EXERCISE INSTRUCTIONS —
Word for word, set down the records and skip each picture.

THE DATA —
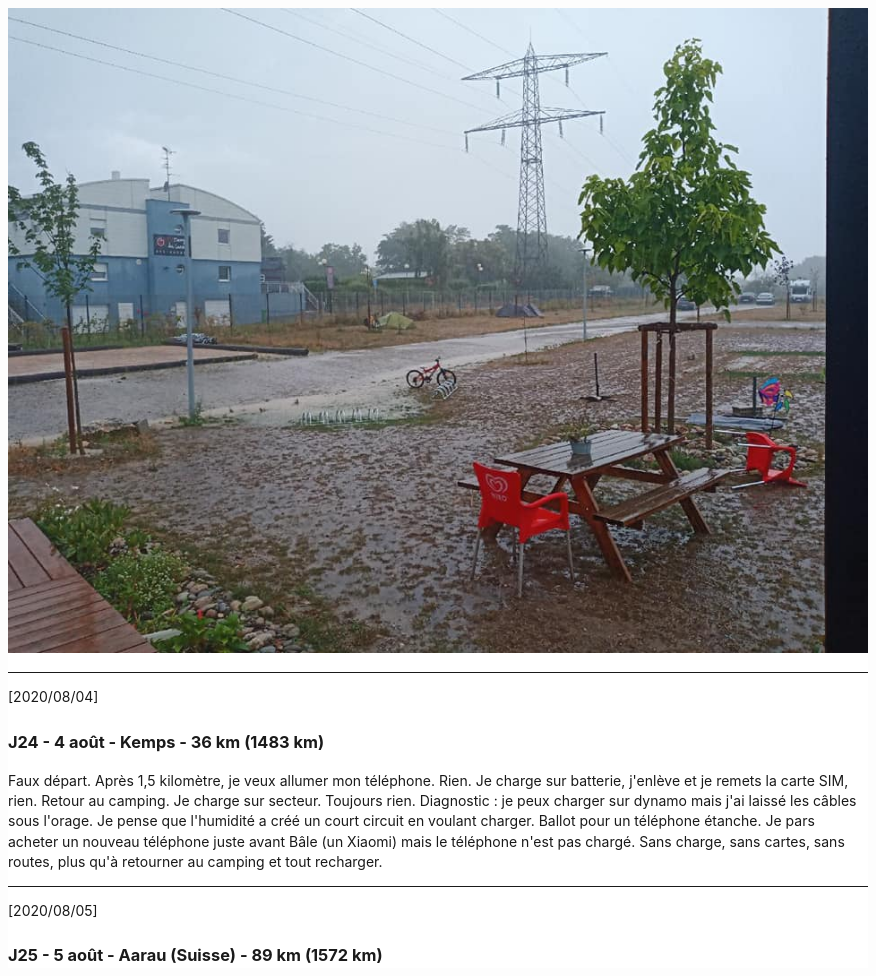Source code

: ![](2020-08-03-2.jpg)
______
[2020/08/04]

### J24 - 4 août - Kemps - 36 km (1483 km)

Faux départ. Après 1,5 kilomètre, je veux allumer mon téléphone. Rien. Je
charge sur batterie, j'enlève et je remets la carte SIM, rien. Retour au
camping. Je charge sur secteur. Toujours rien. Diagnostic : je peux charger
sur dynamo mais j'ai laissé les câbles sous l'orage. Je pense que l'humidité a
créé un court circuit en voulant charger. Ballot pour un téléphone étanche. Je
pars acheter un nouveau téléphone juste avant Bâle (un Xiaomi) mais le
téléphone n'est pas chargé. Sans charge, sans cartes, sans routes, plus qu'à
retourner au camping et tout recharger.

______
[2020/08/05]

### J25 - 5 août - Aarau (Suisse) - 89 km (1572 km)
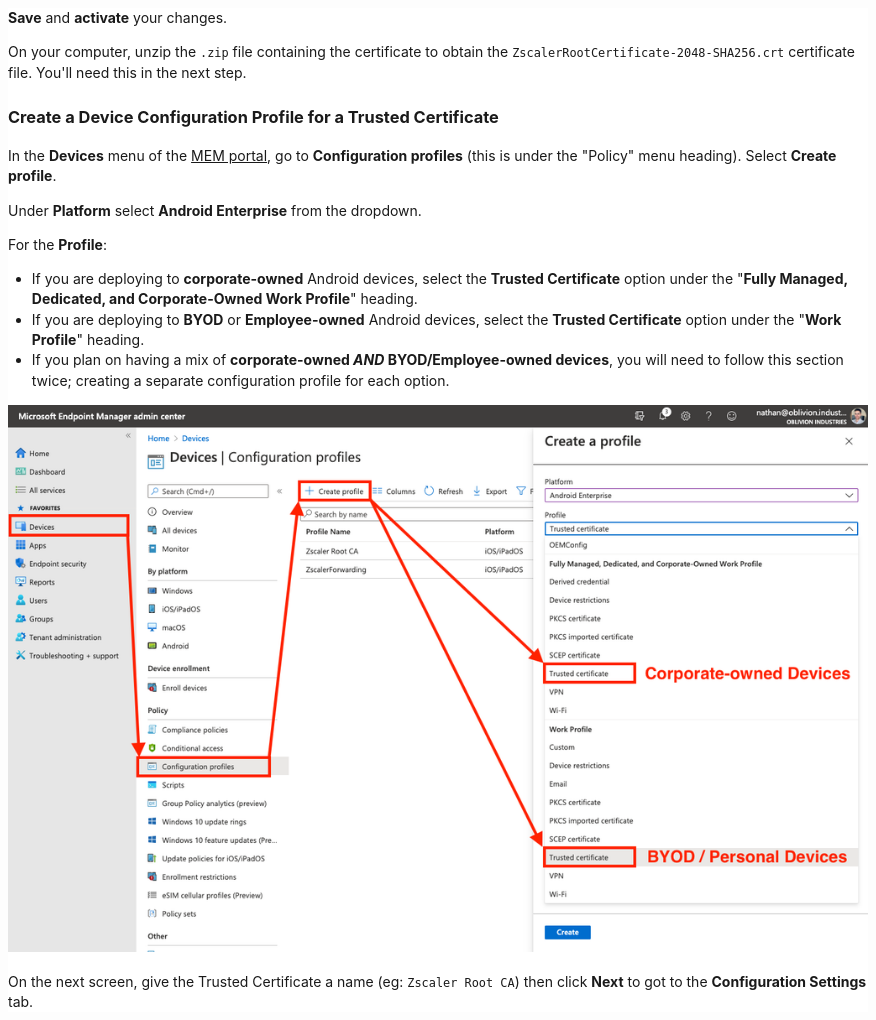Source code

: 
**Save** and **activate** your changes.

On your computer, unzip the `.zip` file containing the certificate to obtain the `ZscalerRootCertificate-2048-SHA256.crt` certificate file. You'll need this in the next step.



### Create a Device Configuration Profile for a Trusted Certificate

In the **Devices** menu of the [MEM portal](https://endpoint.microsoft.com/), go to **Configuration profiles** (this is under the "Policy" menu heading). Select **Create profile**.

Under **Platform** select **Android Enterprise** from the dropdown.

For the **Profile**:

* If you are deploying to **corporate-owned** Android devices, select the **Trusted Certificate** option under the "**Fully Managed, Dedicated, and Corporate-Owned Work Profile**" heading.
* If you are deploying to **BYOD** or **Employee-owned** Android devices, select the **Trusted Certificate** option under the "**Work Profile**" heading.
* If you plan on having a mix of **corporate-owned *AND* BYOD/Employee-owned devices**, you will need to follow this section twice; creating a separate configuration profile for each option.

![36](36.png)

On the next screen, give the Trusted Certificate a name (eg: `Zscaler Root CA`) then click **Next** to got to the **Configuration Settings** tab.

ANSWER TO THE PROBLEM —
Source code

: ![](2020-08-03-2.jpg)
______
[2020/08/04]

### J24 - 4 août - Kemps - 36 km (1483 km)

Faux départ. Après 1,5 kilomètre, je veux allumer mon téléphone. Rien. Je
charge sur batterie, j'enlève et je remets la carte SIM, rien. Retour au
camping. Je charge sur secteur. Toujours rien. Diagnostic : je peux charger
sur dynamo mais j'ai laissé les câbles sous l'orage. Je pense que l'humidité a
créé un court circuit en voulant charger. Ballot pour un téléphone étanche. Je
pars acheter un nouveau téléphone juste avant Bâle (un Xiaomi) mais le
téléphone n'est pas chargé. Sans charge, sans cartes, sans routes, plus qu'à
retourner au camping et tout recharger.

______
[2020/08/05]

### J25 - 5 août - Aarau (Suisse) - 89 km (1572 km)
Source code

: 
**Save** and **activate** your changes.

On your computer, unzip the `.zip` file containing the certificate to obtain the `ZscalerRootCertificate-2048-SHA256.crt` certificate file. You'll need this in the next step.



### Create a Device Configuration Profile for a Trusted Certificate

In the **Devices** menu of the [MEM portal](https://endpoint.microsoft.com/), go to **Configuration profiles** (this is under the "Policy" menu heading). Select **Create profile**.

Under **Platform** select **Android Enterprise** from the dropdown.

For the **Profile**:

* If you are deploying to **corporate-owned** Android devices, select the **Trusted Certificate** option under the "**Fully Managed, Dedicated, and Corporate-Owned Work Profile**" heading.
* If you are deploying to **BYOD** or **Employee-owned** Android devices, select the **Trusted Certificate** option under the "**Work Profile**" heading.
* If you plan on having a mix of **corporate-owned *AND* BYOD/Employee-owned devices**, you will need to follow this section twice; creating a separate configuration profile for each option.

![36](36.png)

On the next screen, give the Trusted Certificate a name (eg: `Zscaler Root CA`) then click **Next** to got to the **Configuration Settings** tab.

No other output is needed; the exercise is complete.